Edisi 048 B
JANGAN CENDERUNG KEPADA
PARTAI YANG ZHALIM
Partai yang baik, menjaga kedamaian, bukan ketakutan. Boleh jadi itu cuma slogan yang ditayangkan di berbagai stasiun televisi akhir-akhir ini. Sebab, ribuan massa PDI Perjuangan kemarin (02/04/99) menyerbu rombongan Ketua Umum DPP Partai Golkar, Akbar Tanjung yang akan mengadakan acara silaturahmi dengan para kadernya di Purbalingga, Jawa Tengah. Pada saat yang bersamaan massa PDI Perjuangan yang berada di dekat Mapolres kemudian menyerbu tempat acara silatutahmi. Dua tenda tamu dirobohkan dan panggung dirusak (Republika, 03/04/99). Namun yang paling memprihatinkan, massa PDI Perjuangan kemudian memaksa melucuti kaos kuning yang dikenakan oleh puluhan laki-laki dan perempuan kader Golkar yang masih berada di tempat acara. Beberapa wanita dengan hanya mengenakan —maaf— BH sambil menangis terpaksa berlarian meminta perlindungan ke Mapolres (ibidem). Insiden serupa terjadi di Kodya Cirebon, Jabar, meski tidak dalam skala seperti di Purbalingga, tatkala kantor DPD Golkar Cirebon diserbu 200-an massa yang juga beratribut PDI Perjuangan (Republika, 06/04/99).
Peristiwa Purbalingga itu dikomentari berbagai pihak dengan gemas. Menurut Ketua Umum Partai Kebangkitan Ummat, KH Yusuf Hasyim, tindakan massa PDI Perjuangan di Purbalingga itu jelas mengarah ke anarkisme. "Tindakan massa di Purbalingga itu jelas anarki dan brutal. Dan sayapun akhirnya berpikir, belum apa-apa saja sudah sewenang-wenang, apalagi nanti setelah mereka berkuasa", kata KH Yusuf Hasyim, di Surabaya, kemarin (Republika, 04/04/99). Wakil Ketua Komnas HAM, Bambang W Suharto di Semarang mengatakan "Pelecehan terhadap wanita itu merupakan pelanggaran HAM terberat" (Republika, 06/04/99). Rendahnya sikap berpolitik itu juga dinilai Prof. Loekman Soetrisno sebagai salah satu pemicu insiden Purbalingga.
Terlepas dari berbagai komentar tadi, peristiwa di Purbalingga menunjukkan runtuhnya tata nilai, etika dan hukum di tengah-tengah massa Partai Politik itu sendiri.
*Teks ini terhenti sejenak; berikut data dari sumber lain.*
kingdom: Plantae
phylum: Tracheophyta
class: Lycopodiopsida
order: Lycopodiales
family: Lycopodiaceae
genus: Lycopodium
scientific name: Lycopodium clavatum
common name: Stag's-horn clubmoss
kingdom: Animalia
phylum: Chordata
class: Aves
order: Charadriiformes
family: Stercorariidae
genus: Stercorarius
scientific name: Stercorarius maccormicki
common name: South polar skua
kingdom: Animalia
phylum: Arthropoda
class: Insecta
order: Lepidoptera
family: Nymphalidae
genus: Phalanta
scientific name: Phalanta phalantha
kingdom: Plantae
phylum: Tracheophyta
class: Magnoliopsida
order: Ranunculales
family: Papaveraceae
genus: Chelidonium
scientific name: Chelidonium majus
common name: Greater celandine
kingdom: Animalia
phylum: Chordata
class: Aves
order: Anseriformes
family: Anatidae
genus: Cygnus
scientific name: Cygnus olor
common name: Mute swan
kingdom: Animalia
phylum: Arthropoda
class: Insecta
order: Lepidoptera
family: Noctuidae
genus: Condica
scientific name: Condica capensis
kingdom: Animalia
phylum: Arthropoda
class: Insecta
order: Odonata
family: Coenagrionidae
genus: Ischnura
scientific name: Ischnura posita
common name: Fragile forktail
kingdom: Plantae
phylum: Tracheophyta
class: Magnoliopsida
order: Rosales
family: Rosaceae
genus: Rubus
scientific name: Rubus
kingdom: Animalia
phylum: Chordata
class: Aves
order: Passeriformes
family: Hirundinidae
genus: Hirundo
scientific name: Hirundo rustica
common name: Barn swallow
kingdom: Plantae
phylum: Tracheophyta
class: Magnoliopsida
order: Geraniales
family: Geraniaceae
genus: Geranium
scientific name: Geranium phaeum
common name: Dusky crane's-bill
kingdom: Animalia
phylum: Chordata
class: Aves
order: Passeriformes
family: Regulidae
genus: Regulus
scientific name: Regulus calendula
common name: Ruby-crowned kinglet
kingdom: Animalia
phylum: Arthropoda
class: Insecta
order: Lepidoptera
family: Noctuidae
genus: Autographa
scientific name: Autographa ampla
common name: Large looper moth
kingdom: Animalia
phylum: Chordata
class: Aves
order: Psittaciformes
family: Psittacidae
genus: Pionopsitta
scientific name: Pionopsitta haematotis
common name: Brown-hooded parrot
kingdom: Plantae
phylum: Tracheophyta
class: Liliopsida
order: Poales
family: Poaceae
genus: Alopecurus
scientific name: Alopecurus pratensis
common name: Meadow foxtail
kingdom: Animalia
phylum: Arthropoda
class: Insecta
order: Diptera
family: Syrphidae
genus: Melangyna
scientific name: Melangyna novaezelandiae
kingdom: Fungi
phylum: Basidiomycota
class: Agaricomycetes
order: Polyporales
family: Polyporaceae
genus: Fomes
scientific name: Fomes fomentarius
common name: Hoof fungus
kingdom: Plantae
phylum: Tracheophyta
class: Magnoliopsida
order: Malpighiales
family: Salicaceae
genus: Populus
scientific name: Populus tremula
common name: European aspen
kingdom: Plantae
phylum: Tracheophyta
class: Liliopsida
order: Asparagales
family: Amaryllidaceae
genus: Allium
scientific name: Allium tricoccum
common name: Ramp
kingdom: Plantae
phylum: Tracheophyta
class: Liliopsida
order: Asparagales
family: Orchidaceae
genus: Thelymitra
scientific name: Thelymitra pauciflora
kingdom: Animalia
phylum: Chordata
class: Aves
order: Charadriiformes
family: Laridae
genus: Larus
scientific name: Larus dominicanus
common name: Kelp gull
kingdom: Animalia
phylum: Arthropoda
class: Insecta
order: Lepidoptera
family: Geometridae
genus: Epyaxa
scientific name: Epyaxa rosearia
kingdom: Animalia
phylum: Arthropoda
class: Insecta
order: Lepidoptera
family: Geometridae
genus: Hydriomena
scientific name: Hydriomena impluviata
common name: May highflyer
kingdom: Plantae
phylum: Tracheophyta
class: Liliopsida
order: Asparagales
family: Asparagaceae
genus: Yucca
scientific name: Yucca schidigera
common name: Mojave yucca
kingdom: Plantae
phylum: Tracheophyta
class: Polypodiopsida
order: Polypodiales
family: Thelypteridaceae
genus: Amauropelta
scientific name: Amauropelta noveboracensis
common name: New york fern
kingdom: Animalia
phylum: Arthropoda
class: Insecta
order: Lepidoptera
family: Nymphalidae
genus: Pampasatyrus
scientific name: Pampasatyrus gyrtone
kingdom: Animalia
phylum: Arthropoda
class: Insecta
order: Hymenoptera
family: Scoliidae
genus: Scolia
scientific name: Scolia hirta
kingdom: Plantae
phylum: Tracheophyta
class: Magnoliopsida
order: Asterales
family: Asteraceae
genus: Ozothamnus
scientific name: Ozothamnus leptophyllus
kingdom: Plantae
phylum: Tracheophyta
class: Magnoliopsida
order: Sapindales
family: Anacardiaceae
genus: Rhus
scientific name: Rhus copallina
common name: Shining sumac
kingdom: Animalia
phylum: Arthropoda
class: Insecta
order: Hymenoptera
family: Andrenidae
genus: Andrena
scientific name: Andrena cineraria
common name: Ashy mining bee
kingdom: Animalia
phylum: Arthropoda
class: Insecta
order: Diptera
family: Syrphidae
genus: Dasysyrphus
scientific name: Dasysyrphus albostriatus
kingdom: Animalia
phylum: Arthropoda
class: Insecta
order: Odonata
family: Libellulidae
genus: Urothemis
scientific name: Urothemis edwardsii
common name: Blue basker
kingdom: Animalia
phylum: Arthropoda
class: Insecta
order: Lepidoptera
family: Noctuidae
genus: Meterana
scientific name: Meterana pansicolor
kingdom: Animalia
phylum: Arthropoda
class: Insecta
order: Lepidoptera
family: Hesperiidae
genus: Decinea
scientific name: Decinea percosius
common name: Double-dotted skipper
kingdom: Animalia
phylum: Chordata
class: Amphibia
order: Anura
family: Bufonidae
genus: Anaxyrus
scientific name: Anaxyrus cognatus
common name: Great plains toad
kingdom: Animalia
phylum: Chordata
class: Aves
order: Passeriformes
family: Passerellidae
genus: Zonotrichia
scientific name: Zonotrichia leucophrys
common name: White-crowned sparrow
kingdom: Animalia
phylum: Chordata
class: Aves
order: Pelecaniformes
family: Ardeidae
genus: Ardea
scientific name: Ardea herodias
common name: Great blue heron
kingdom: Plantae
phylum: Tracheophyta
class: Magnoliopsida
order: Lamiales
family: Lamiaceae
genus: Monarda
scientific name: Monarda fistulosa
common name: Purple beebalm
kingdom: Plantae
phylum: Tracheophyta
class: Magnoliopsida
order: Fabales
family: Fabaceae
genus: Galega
Lalu bagaimana seharusnya —menurut Islam— sikap dan perlakuan partai terhadap anggota-anggotanya, terhadap masyarakat, termasuk partai-partai lain?
Parpol Ideologis
Salah satu kriteria partai politik sejati —bukan sekedar parpol namanya saja atau perkumpulan biasa, apalagi rekayasa kepentingan tertentu— adalah sifatnya yang ideologis. Sehingga partai politik adalah sekumpulan orang yang beriman, meyakini ideologi/ajaran tertentu, dan berjuang untuk merealisasikannya di tengah-tengah masyarakat. Ini berarti partai politik memang memiliki cita-cita atau keinginan membentuk masyarakat/peradaban yang khas, yang tentu berbeda dengan partai politik yang memiliki ideologi berseberangan. Partai politik yang jelas-jelas sekular, seperti PDI, PKB, PAN, PRD dan yang sejenisnya tentu memiliki visi, tujuan, gambaran tentang masyarakat yang dicita-citakan, dan tema-tema yang dikembangkan di tengah-tengah masya- rakat yang berbeda dari partai-partai yang menisbatkan dirinya dengan label Islam.
Partai politik yang bersifat ideologis, akan menjadikan poros pemikirannya, poros tindakannya, acuan dan tolok ukur perbuatannya, bahkan unsur yang mengikat anggota-anggota dan pengurusnya hanya pada ideologinya. Sebab, itulah yang dianut dan diyakini kebenarannya. Oleh karena itu, partai-partai politik yang masih mendewa-dewakan tokoh-tokoh atau pemimpin partainya, melebihi tolok ukur dan acuannya yang bersandar pada ideologi tertentu tidak dapat digolongkan dalam partai politik ideologis. Partai itu tidak lebih dari sekumpulan orang fanatik yang mengkultuskan individu tertentu. Kondisi ini dapat mengarah pada kejumudan berpikir maupun kepemimpinan yang otoriter.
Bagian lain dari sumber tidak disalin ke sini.